START DATA TO PROCESS
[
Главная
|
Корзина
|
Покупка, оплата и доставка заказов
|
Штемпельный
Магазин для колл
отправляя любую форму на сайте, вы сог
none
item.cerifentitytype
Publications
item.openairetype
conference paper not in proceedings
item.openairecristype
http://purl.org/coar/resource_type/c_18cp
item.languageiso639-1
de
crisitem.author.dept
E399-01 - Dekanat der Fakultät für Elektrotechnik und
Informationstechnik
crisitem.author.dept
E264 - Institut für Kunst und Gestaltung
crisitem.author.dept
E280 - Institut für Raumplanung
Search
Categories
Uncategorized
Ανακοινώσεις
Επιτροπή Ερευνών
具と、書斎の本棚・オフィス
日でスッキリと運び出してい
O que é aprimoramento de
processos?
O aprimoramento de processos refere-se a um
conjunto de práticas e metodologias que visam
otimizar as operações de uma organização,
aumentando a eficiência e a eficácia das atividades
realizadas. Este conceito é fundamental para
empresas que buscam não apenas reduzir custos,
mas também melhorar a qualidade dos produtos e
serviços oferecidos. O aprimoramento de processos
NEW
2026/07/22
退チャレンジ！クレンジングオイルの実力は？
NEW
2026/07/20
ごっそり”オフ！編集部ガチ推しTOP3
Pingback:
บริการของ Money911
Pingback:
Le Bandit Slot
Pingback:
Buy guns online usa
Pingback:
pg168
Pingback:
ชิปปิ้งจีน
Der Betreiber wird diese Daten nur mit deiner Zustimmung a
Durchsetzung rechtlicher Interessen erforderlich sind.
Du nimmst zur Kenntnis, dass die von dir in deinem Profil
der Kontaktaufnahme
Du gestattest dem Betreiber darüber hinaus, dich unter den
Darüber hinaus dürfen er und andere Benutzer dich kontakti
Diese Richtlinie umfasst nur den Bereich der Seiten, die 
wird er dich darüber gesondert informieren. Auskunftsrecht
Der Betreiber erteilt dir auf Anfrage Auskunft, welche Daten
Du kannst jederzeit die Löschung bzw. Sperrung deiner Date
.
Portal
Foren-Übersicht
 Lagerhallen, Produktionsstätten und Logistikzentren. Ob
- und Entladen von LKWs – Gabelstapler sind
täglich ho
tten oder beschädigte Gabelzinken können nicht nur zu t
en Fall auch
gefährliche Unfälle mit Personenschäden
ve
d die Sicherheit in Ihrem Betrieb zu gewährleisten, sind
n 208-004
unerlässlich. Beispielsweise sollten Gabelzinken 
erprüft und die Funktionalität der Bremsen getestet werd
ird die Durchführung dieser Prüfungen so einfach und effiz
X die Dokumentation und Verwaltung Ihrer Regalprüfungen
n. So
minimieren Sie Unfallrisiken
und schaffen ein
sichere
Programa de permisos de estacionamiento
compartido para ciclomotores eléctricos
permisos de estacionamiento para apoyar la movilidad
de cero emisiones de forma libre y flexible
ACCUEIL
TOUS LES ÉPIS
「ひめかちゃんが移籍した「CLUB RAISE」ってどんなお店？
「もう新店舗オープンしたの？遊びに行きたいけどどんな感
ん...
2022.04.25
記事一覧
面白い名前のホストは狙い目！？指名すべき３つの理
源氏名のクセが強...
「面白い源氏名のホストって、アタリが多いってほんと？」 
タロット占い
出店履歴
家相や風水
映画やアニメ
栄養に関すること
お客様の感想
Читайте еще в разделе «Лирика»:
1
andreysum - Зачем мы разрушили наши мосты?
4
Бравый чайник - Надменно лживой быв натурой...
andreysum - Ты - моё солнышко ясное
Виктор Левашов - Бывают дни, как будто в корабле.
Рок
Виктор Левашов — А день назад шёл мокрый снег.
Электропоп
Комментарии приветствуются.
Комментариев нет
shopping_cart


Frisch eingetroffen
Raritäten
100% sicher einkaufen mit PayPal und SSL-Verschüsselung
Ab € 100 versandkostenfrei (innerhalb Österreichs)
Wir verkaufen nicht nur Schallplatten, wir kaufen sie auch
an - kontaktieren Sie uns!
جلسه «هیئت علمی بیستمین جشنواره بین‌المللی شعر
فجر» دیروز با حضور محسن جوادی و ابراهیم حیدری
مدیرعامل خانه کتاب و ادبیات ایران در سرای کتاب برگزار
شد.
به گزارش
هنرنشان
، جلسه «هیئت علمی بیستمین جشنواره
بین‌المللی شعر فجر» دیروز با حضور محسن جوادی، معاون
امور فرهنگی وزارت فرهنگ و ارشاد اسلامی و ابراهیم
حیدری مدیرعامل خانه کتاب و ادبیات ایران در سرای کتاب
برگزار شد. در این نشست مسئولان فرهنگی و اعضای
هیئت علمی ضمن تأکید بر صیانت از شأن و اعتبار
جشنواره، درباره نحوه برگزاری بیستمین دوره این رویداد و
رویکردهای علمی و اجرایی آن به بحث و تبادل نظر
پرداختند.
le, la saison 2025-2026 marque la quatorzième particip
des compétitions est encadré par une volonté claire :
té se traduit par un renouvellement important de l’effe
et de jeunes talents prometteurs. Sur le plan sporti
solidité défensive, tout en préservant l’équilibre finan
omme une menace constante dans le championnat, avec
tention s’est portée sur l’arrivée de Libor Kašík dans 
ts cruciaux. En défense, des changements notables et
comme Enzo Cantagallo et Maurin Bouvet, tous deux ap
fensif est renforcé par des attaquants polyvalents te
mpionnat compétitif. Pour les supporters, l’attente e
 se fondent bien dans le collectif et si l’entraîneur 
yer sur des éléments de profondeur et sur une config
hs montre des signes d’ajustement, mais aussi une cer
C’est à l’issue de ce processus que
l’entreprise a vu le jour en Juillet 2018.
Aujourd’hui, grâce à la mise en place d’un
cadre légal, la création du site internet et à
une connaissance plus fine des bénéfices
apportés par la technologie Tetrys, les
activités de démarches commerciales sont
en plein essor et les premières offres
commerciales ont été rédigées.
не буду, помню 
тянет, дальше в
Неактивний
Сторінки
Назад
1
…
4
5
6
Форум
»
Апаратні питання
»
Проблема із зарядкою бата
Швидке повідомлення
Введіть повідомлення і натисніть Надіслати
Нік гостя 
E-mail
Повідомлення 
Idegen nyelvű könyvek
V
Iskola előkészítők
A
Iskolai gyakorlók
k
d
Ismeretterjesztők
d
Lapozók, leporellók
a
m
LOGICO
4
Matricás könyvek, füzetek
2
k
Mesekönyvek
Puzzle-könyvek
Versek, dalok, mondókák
END DATA TO PROCESS
TASK ITEM:
Each line above must be reproduced exactly.

TASK ANSWER:
[
Главная
|
Корзина
|
Покупка, оплата и доставка заказов
|
Штемпельный
Магазин для колл
отправляя любую форму на сайте, вы сог
none
item.cerifentitytype
Publications
item.openairetype
conference paper not in proceedings
item.openairecristype
http://purl.org/coar/resource_type/c_18cp
item.languageiso639-1
de
crisitem.author.dept
E399-01 - Dekanat der Fakultät für Elektrotechnik und
Informationstechnik
crisitem.author.dept
E264 - Institut für Kunst und Gestaltung
crisitem.author.dept
E280 - Institut für Raumplanung
Search
Categories
Uncategorized
Ανακοινώσεις
Επιτροπή Ερευνών
具と、書斎の本棚・オフィス
日でスッキリと運び出してい
O que é aprimoramento de
processos?
O aprimoramento de processos refere-se a um
conjunto de práticas e metodologias que visam
otimizar as operações de uma organização,
aumentando a eficiência e a eficácia das atividades
realizadas. Este conceito é fundamental para
empresas que buscam não apenas reduzir custos,
mas também melhorar a qualidade dos produtos e
serviços oferecidos. O aprimoramento de processos
NEW
2026/07/22
退チャレンジ！クレンジングオイルの実力は？
NEW
2026/07/20
ごっそり”オフ！編集部ガチ推しTOP3
Pingback:
บริการของ Money911
Pingback:
Le Bandit Slot
Pingback:
Buy guns online usa
Pingback:
pg168
Pingback:
ชิปปิ้งจีน
Der Betreiber wird diese Daten nur mit deiner Zustimmung a
Durchsetzung rechtlicher Interessen erforderlich sind.
Du nimmst zur Kenntnis, dass die von dir in deinem Profil
der Kontaktaufnahme
Du gestattest dem Betreiber darüber hinaus, dich unter den
Darüber hinaus dürfen er und andere Benutzer dich kontakti
Diese Richtlinie umfasst nur den Bereich der Seiten, die 
wird er dich darüber gesondert informieren. Auskunftsrecht
Der Betreiber erteilt dir auf Anfrage Auskunft, welche Daten
Du kannst jederzeit die Löschung bzw. Sperrung deiner Date
.
Portal
Foren-Übersicht
 Lagerhallen, Produktionsstätten und Logistikzentren. Ob
- und Entladen von LKWs – Gabelstapler sind
täglich ho
tten oder beschädigte Gabelzinken können nicht nur zu t
en Fall auch
gefährliche Unfälle mit Personenschäden
ve
d die Sicherheit in Ihrem Betrieb zu gewährleisten, sind
n 208-004
unerlässlich. Beispielsweise sollten Gabelzinken 
erprüft und die Funktionalität der Bremsen getestet werd
ird die Durchführung dieser Prüfungen so einfach und effiz
X die Dokumentation und Verwaltung Ihrer Regalprüfungen
n. So
minimieren Sie Unfallrisiken
und schaffen ein
sichere
Programa de permisos de estacionamiento
compartido para ciclomotores eléctricos
permisos de estacionamiento para apoyar la movilidad
de cero emisiones de forma libre y flexible
ACCUEIL
TOUS LES ÉPIS
「ひめかちゃんが移籍した「CLUB RAISE」ってどんなお店？
「もう新店舗オープンしたの？遊びに行きたいけどどんな感
ん...
2022.04.25
記事一覧
面白い名前のホストは狙い目！？指名すべき３つの理
源氏名のクセが強...
「面白い源氏名のホストって、アタリが多いってほんと？」 
タロット占い
出店履歴
家相や風水
映画やアニメ
栄養に関すること
お客様の感想
Читайте еще в разделе «Лирика»:
1
andreysum - Зачем мы разрушили наши мосты?
4
Бравый чайник - Надменно лживой быв натурой...
andreysum - Ты - моё солнышко ясное
Виктор Левашов - Бывают дни, как будто в корабле.
Рок
Виктор Левашов — А день назад шёл мокрый снег.
Электропоп
Комментарии приветствуются.
Комментариев нет
shopping_cart


Frisch eingetroffen
Raritäten
100% sicher einkaufen mit PayPal und SSL-Verschüsselung
Ab € 100 versandkostenfrei (innerhalb Österreichs)
Wir verkaufen nicht nur Schallplatten, wir kaufen sie auch
an - kontaktieren Sie uns!
جلسه «هیئت علمی بیستمین جشنواره بین‌المللی شعر
فجر» دیروز با حضور محسن جوادی و ابراهیم حیدری
مدیرعامل خانه کتاب و ادبیات ایران در سرای کتاب برگزار
شد.
به گزارش
هنرنشان
، جلسه «هیئت علمی بیستمین جشنواره
بین‌المللی شعر فجر» دیروز با حضور محسن جوادی، معاون
امور فرهنگی وزارت فرهنگ و ارشاد اسلامی و ابراهیم
حیدری مدیرعامل خانه کتاب و ادبیات ایران در سرای کتاب
برگزار شد. در این نشست مسئولان فرهنگی و اعضای
هیئت علمی ضمن تأکید بر صیانت از شأن و اعتبار
جشنواره، درباره نحوه برگزاری بیستمین دوره این رویداد و
رویکردهای علمی و اجرایی آن به بحث و تبادل نظر
پرداختند.
le, la saison 2025-2026 marque la quatorzième particip
des compétitions est encadré par une volonté claire :
té se traduit par un renouvellement important de l’effe
et de jeunes talents prometteurs. Sur le plan sporti
solidité défensive, tout en préservant l’équilibre finan
omme une menace constante dans le championnat, avec
tention s’est portée sur l’arrivée de Libor Kašík dans 
ts cruciaux. En défense, des changements notables et
comme Enzo Cantagallo et Maurin Bouvet, tous deux ap
fensif est renforcé par des attaquants polyvalents te
mpionnat compétitif. Pour les supporters, l’attente e
 se fondent bien dans le collectif et si l’entraîneur 
yer sur des éléments de profondeur et sur une config
hs montre des signes d’ajustement, mais aussi une cer
C’est à l’issue de ce processus que
l’entreprise a vu le jour en Juillet 2018.
Aujourd’hui, grâce à la mise en place d’un
cadre légal, la création du site internet et à
une connaissance plus fine des bénéfices
apportés par la technologie Tetrys, les
activités de démarches commerciales sont
en plein essor et les premières offres
commerciales ont été rédigées.
не буду, помню 
тянет, дальше в
Неактивний
Сторінки
Назад
1
…
4
5
6
Форум
»
Апаратні питання
»
Проблема із зарядкою бата
Швидке повідомлення
Введіть повідомлення і натисніть Надіслати
Нік гостя 
E-mail
Повідомлення 
Idegen nyelvű könyvek
V
Iskola előkészítők
A
Iskolai gyakorlók
k
d
Ismeretterjesztők
d
Lapozók, leporellók
a
m
LOGICO
4
Matricás könyvek, füzetek
2
k
Mesekönyvek
Puzzle-könyvek
Versek, dalok, mondókák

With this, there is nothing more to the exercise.